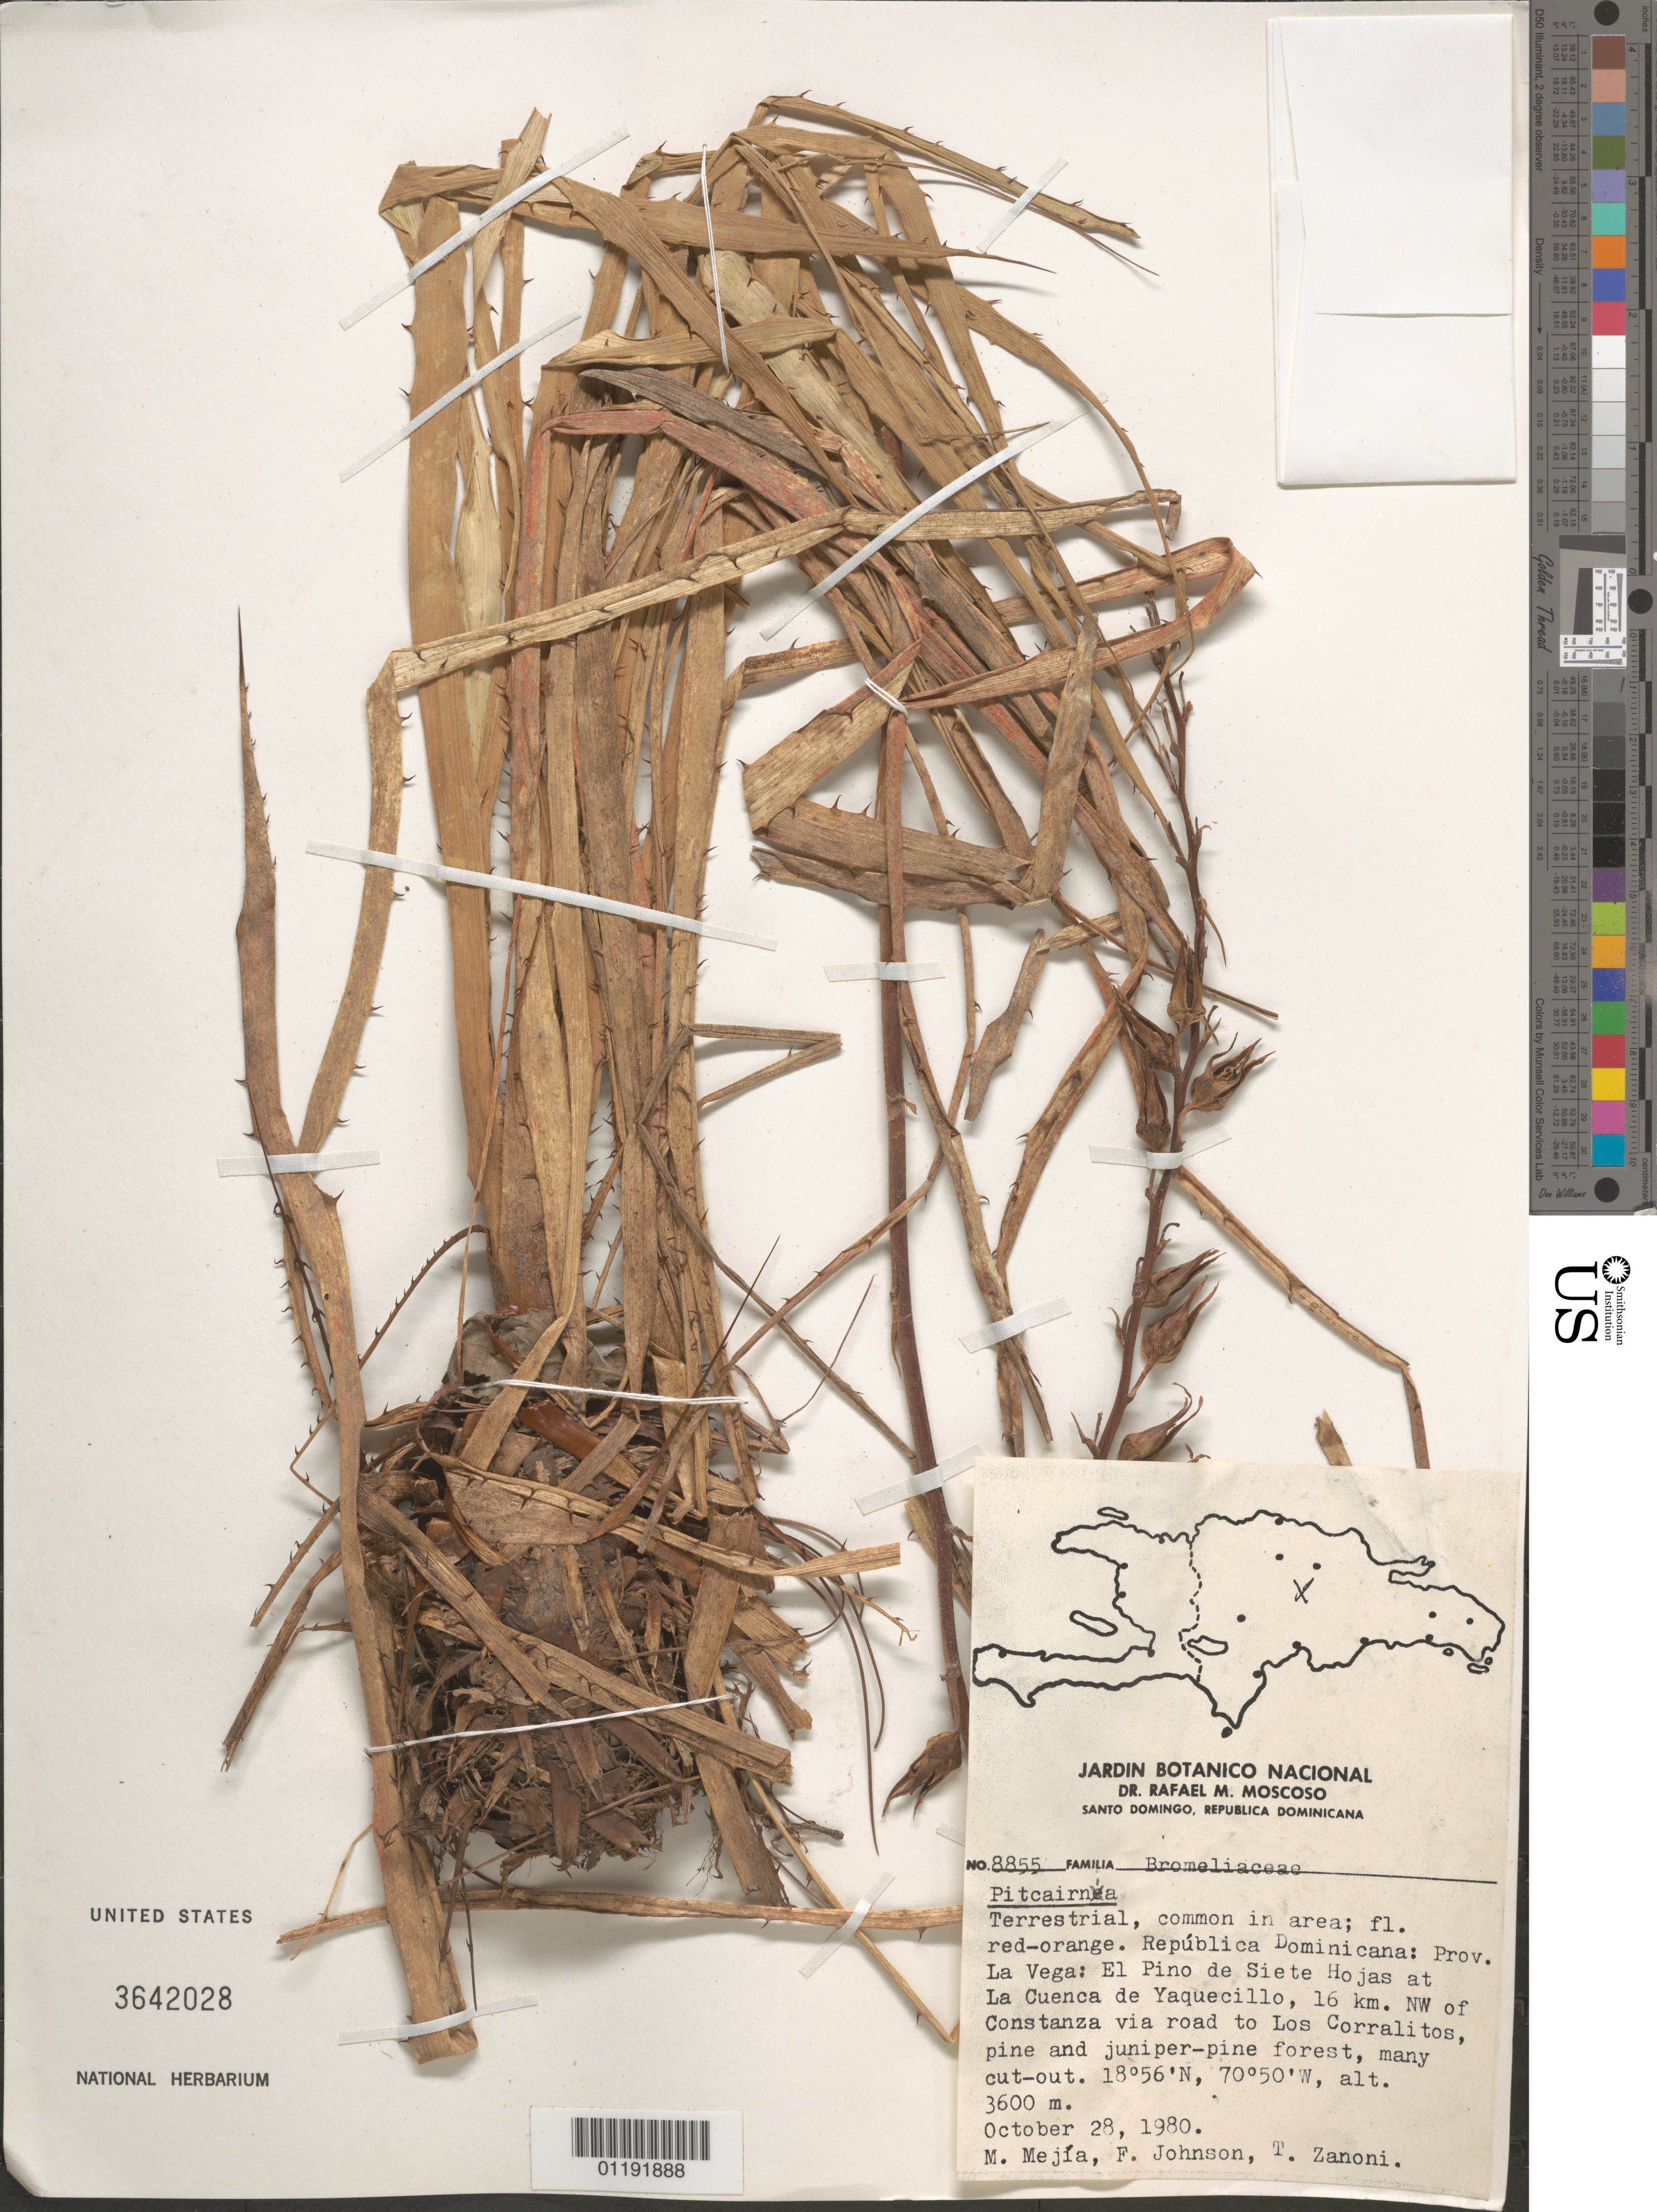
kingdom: Plantae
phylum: Tracheophyta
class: Liliopsida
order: Poales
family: Bromeliaceae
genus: Pitcairnia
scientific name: Pitcairnia sp.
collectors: M. Mejia, F. Johnson & T. A. Zanoni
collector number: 8855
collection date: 1980-10-28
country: Dominican Republic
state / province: La Vega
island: Hispaniola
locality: El Pino de Siete Hojas, La Cuenca de Yaquecillo, 16 km NW of Constanza via the road to Los Corralitos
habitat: Pine and juniper-pine forest, many cut-out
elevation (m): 3600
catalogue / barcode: US 3642028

■ ■ ■ ■

**STATED PROBLEM**
Reproduce every line of the entries above word for word, leaving out the pictures.

**CORRECT RESPONSE**
kingdom: Plantae
phylum: Tracheophyta
class: Liliopsida
order: Poales
family: Bromeliaceae
genus: Pitcairnia
scientific name: Pitcairnia sp.
collectors: M. Mejia, F. Johnson & T. A. Zanoni
collector number: 8855
collection date: 1980-10-28
country: Dominican Republic
state / province: La Vega
island: Hispaniola
locality: El Pino de Siete Hojas, La Cuenca de Yaquecillo, 16 km NW of Constanza via the road to Los Corralitos
habitat: Pine and juniper-pine forest, many cut-out
elevation (m): 3600
catalogue / barcode: US 3642028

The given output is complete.